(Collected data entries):
************
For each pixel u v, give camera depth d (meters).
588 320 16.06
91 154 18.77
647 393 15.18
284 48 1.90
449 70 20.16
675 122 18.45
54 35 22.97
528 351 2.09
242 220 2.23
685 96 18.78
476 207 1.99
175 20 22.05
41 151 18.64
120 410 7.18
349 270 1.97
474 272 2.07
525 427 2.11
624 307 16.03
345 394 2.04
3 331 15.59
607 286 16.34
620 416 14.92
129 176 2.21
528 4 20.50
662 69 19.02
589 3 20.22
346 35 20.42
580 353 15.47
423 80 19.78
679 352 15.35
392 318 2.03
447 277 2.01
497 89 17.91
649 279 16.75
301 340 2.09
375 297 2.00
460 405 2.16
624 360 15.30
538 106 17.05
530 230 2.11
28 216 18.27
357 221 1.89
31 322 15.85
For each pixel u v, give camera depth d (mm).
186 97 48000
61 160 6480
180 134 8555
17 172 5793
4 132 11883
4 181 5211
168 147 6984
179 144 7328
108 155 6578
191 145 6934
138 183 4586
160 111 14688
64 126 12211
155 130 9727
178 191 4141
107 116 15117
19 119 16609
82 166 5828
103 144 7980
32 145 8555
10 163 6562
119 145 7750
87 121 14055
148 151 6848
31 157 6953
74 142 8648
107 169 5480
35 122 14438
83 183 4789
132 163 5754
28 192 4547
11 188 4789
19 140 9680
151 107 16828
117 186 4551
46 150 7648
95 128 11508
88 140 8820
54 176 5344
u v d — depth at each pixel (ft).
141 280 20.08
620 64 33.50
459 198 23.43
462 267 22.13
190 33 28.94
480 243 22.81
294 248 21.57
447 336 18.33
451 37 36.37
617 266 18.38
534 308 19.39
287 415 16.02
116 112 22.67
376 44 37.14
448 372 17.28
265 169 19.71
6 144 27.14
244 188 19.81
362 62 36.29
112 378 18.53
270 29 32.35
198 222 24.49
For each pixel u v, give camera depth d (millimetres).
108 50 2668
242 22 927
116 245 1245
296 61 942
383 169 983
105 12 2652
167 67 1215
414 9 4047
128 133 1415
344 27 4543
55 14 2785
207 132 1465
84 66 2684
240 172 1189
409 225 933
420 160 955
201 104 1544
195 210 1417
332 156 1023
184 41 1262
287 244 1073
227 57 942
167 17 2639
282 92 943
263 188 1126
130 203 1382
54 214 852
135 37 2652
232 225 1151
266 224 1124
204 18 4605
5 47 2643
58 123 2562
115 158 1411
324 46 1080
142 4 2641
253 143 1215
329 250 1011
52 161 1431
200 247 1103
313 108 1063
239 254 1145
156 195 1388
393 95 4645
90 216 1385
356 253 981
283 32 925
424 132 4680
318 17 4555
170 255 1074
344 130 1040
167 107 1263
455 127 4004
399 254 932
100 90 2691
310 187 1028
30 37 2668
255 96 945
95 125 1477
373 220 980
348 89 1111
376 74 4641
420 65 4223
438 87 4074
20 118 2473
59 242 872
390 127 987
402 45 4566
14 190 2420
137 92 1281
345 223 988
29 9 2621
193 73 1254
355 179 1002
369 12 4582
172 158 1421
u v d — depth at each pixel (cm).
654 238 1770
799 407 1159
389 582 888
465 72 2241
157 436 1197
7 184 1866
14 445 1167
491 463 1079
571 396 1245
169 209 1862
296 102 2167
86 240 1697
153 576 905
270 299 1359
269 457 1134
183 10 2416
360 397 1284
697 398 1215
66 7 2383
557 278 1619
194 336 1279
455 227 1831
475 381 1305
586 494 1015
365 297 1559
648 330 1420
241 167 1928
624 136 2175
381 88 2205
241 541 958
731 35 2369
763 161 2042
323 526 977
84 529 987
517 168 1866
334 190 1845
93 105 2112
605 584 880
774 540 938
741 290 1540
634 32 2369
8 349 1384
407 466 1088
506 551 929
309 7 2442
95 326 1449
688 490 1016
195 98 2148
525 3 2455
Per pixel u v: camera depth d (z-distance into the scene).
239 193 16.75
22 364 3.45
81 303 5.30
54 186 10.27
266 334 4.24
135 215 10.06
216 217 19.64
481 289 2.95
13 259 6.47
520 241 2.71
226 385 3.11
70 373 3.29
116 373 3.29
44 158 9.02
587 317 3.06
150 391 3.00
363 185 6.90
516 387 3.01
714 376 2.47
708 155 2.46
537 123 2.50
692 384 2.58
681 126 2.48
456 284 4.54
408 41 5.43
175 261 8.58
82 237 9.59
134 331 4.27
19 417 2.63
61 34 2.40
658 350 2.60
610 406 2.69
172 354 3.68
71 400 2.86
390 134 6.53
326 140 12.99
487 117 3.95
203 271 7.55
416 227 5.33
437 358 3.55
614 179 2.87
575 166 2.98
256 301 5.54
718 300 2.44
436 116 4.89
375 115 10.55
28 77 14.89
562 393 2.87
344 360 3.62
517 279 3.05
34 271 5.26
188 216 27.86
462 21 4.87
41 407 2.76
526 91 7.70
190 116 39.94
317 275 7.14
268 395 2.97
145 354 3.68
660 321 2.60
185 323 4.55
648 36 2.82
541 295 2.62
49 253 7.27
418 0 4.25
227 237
************
(EXERCISE OBJECTIVE):
Among the records above, extract exactly the lines from the line with "266 224 1124" to the line with "323 526 977", both lines included, and leave out the rest.

(OUTPUT):
266 224 1124
204 18 4605
5 47 2643
58 123 2562
115 158 1411
324 46 1080
142 4 2641
253 143 1215
329 250 1011
52 161 1431
200 247 1103
313 108 1063
239 254 1145
156 195 1388
393 95 4645
90 216 1385
356 253 981
283 32 925
424 132 4680
318 17 4555
170 255 1074
344 130 1040
167 107 1263
455 127 4004
399 254 932
100 90 2691
310 187 1028
30 37 2668
255 96 945
95 125 1477
373 220 980
348 89 1111
376 74 4641
420 65 4223
438 87 4074
20 118 2473
59 242 872
390 127 987
402 45 4566
14 190 2420
137 92 1281
345 223 988
29 9 2621
193 73 1254
355 179 1002
369 12 4582
172 158 1421
u v d — depth at each pixel (cm).
654 238 1770
799 407 1159
389 582 888
465 72 2241
157 436 1197
7 184 1866
14 445 1167
491 463 1079
571 396 1245
169 209 1862
296 102 2167
86 240 1697
153 576 905
270 299 1359
269 457 1134
183 10 2416
360 397 1284
697 398 1215
66 7 2383
557 278 1619
194 336 1279
455 227 1831
475 381 1305
586 494 1015
365 297 1559
648 330 1420
241 167 1928
624 136 2175
381 88 2205
241 541 958
731 35 2369
763 161 2042
323 526 977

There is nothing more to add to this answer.